Die vielleicht innerlich erkaltet ist im ritualisierten Gedenken, etwa bei Klassenfahrten zu KZs?

Möglich. So etwas wie die Experimente von Stanley Milgram, Solomon Ash, das Stanford-Prison-Experiment funktionieren universell. Da fragen sich auch junge Leute: Krass, was hätte ich gemacht? Wenn man mit Holocaust-Überlebenden oder nachgeborenen Juden spricht, dann sind die viel freier im Umgang mit den Formen des Gedenkens als Deutsche oder Österreicher. Juden sagen: Klar macht alles, Comics, Fernsehserien, Actionfilme … wichtig ist nur, dass der Holocaust nicht vergessen wird!

Sie berühren mit Ihrem Film allerdings einen Kardinalpunkt: Er stellt die These von der Einzigartigkeit des Holocaust in Frage.

Einzigartig ist der Holocaust für mich, weil meine Großeltern beteiligt waren. Weil solche Morde in dem Ort geschahen, in dem ich heute leben. In den Nachbarhäusern. Aber ein Genozid per se ist nicht einzigartig. Es ist falsch, einen gedanklichen Glassturz über den Holocaust zu stülpen und zu sagen: Bitte nicht anfassen. Damit wird man auch den Opfern nicht gerecht. Die Forschung vergleicht Genozide natürlich. Das Analysieren der Tätermotivationen ist aber schwierig, wenn es von den Tätern ausgeht. Das riecht dann immer nach Selbstentschuldung, Rechtfertigung, sich Rausreden. Da aber auch die Tätergeneration ausstirbt, wird es leichter, mit der notwendigen Distanz zu analysieren.

Befragen Sie in Ihrem Film deswegen nur amerikanische und französische Sozialpsychologen, Psychoanalytiker und Historiker?
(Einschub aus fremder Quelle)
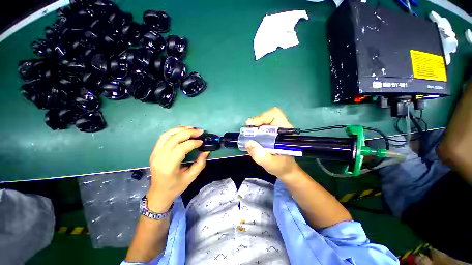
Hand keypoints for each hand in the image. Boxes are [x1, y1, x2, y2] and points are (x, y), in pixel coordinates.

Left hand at [147, 127, 208, 211]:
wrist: (158, 193)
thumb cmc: (176, 187)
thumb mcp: (191, 177)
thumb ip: (200, 163)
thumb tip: (206, 151)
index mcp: (168, 167)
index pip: (181, 149)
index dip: (193, 143)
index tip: (202, 142)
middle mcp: (159, 158)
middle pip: (174, 139)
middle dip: (188, 133)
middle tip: (200, 131)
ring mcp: (155, 154)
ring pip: (167, 135)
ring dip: (180, 129)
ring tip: (192, 128)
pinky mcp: (154, 152)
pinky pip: (163, 137)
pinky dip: (173, 131)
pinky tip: (182, 131)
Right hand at [245, 107, 300, 179]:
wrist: (285, 170)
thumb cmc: (281, 167)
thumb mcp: (271, 164)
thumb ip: (261, 156)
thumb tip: (248, 143)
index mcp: (285, 132)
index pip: (275, 115)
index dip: (263, 117)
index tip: (253, 125)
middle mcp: (280, 128)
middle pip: (267, 116)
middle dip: (256, 122)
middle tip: (247, 132)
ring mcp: (275, 130)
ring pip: (263, 121)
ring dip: (254, 127)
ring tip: (248, 136)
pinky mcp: (270, 134)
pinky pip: (261, 127)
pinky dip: (254, 131)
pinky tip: (251, 138)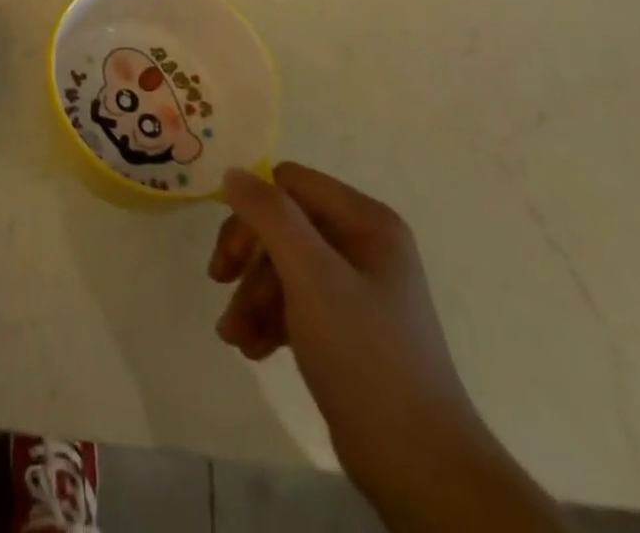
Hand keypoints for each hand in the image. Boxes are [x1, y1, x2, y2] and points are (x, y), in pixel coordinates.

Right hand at [209, 165, 511, 514]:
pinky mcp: (349, 327)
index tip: (229, 250)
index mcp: (367, 222)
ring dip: (252, 295)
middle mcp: (364, 245)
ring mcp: (358, 287)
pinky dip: (270, 319)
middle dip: (248, 259)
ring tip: (233, 335)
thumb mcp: (311, 275)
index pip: (290, 183)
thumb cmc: (365, 356)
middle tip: (219, 283)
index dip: (253, 209)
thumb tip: (233, 172)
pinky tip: (253, 348)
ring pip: (284, 266)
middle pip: (283, 226)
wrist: (421, 468)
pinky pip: (297, 302)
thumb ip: (269, 215)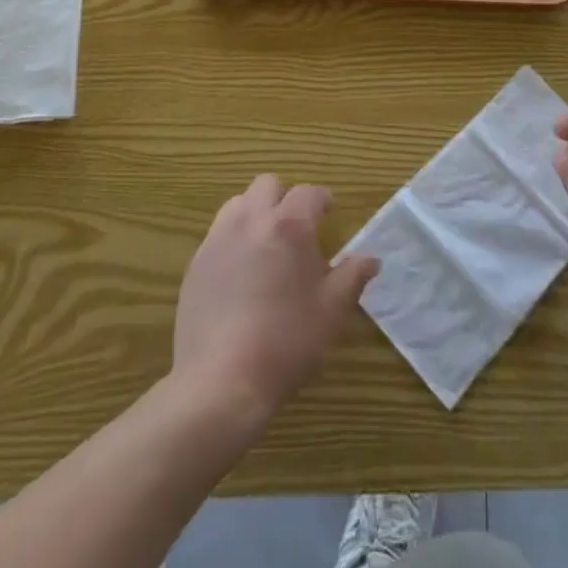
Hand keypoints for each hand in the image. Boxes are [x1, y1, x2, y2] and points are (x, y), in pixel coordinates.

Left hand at [171, 175, 378, 422]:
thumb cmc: (286, 343)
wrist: (221, 381)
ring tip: (266, 246)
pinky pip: (218, 234)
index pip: (309, 193)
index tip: (330, 213)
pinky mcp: (196, 263)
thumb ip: (352, 277)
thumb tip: (371, 259)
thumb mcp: (331, 312)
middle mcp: (251, 220)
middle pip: (268, 185)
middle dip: (285, 198)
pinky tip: (240, 275)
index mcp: (289, 226)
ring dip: (255, 213)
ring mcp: (218, 239)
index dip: (323, 200)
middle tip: (297, 230)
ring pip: (238, 203)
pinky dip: (233, 240)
Ich glaube nicht, dass es noch Unterschiede in der deutschen und amerikanischen Perspektive auf den Holocaust und die Täter gibt. Ich wollte aber auch nicht, dass es heißt, Deutsche erklären und rechtfertigen sich selbst. Und die Experten hier sind einfach Koryphäen, über jeden Zweifel erhaben.

Das Gespräch führte Anke Westphal.

Das radikal Böse Dtl./Österr. 2013. Buch & Regie: Stefan Ruzowitzky, Kamera: Benedict Neuenfels. 96 Minuten. FSK ab 12.